Marjoram had another, older name: the City of Spires. Any traveler who knew this name would immediately recognize the city from leagues away, even by sea. Marjoram was made up of about a dozen tall, majestic conical stone structures, like a series of enormous pointy hats placed on the curve of Temple Bay. They were natural formations, a product of wind erosion. The city’s inhabitants had carved their homes into the very stone itself, tunneling through the rock much like termites through wood, though the dwellings themselves were cozy and modern. Some had constructed wood-plank buildings which hung precariously off the sides of the stone spires, and the whole mess was made accessible by a network of ramps, catwalks, and wooden bridges which stretched across the gap between spires.
Waldo gazed upward, uninterested in the web of wood and rope above. He looked only for his escaped flying tarantula. Along the way, he passed shops selling clocks of every size, barbershops filled with bearded men waiting their turn for a trim, and robed holy men pontificating from atop overturned boxes. Mule carts stuffed with bolts of cloth and firewood trundled past, and he was almost hit by a postman careening by on a rattling bicycle. Old men huddled around tables in the shade, playing dominos or card games over powerful glasses of peppercorn tea, and somewhere, someone played a merry tune on a fiddle. Nearly every single Marjorami person in sight carried a handful of roasted pistachio-bugs, snapping them open, popping the crisp innards into their mouths, and tossing the shells aside. The discarded shells crunched under Waldo’s feet as he walked, littering the thoroughfare.
Waldo approached a crowd of men watching a particularly suspenseful game of cards. “Excuse me,” he said, pushing his way through. “There’s a very dangerous flying tarantula on the loose. Have you seen it?
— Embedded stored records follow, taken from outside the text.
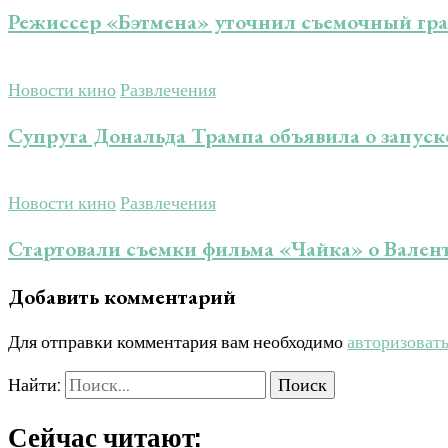
Режиссер «Бэтмена» уточнил съемочный гра
Новости кино
Развлечения
Супруга Дональда Трампа объявила о запуск
Новости кино
Развлечения
Стартовали съемки фильма «Чайка» о Вален
Добавить комментарий
Для отправки комментария вам необходимо
авторизоват
Найти:
Сейчас читают:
It’s about this big, yellow and black, with a big stinger and orange wings.”
The men frowned and stroked their mustaches and shook their heads, muttering to one another, but an old woman shouted up from the back.
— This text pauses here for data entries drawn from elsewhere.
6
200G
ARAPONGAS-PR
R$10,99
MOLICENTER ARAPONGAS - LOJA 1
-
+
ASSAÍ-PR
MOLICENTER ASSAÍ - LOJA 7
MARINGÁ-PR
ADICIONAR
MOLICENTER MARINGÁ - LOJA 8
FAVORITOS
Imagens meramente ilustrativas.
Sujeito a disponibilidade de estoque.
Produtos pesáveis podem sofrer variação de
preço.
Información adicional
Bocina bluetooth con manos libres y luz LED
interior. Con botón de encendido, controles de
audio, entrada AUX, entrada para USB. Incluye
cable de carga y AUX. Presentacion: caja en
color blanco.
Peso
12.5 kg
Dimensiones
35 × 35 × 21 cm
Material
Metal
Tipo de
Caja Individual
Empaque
“You there, boy!” She leaned forward on her broomstick and pointed at him with a claw-like finger. “Are you the little boy that hates his family?”
All eyes turned to Waldo. He went red as a cabbage.
“I…what are you talking about?” he stammered.
“We heard you shout it, all the way from your ship!” cried the old woman, and she pointed now to the bay, where the white windmill-sails of the docked Merry Mariner could be seen among the local fishing boats.
“That—huh? That’s not important!” said Waldo. The Marjorami whispered and glared and clicked their tongues. “This is an emergency,” he continued. “If we don’t find the tarantula in time—”
“We’re not interested in speaking to someone like you,” said a stern-looking man who smelled of tobacco. “Please be on your way.”
“You’re not listening to me!” cried Waldo, but they all turned their backs. “Well, then don’t blame me if you all get—oh, no, look out!”
A great buzzing announced the arrival of the poisonous flying tarantula. It descended upon the crowd, and before Waldo could do a thing about it, attacked without mercy.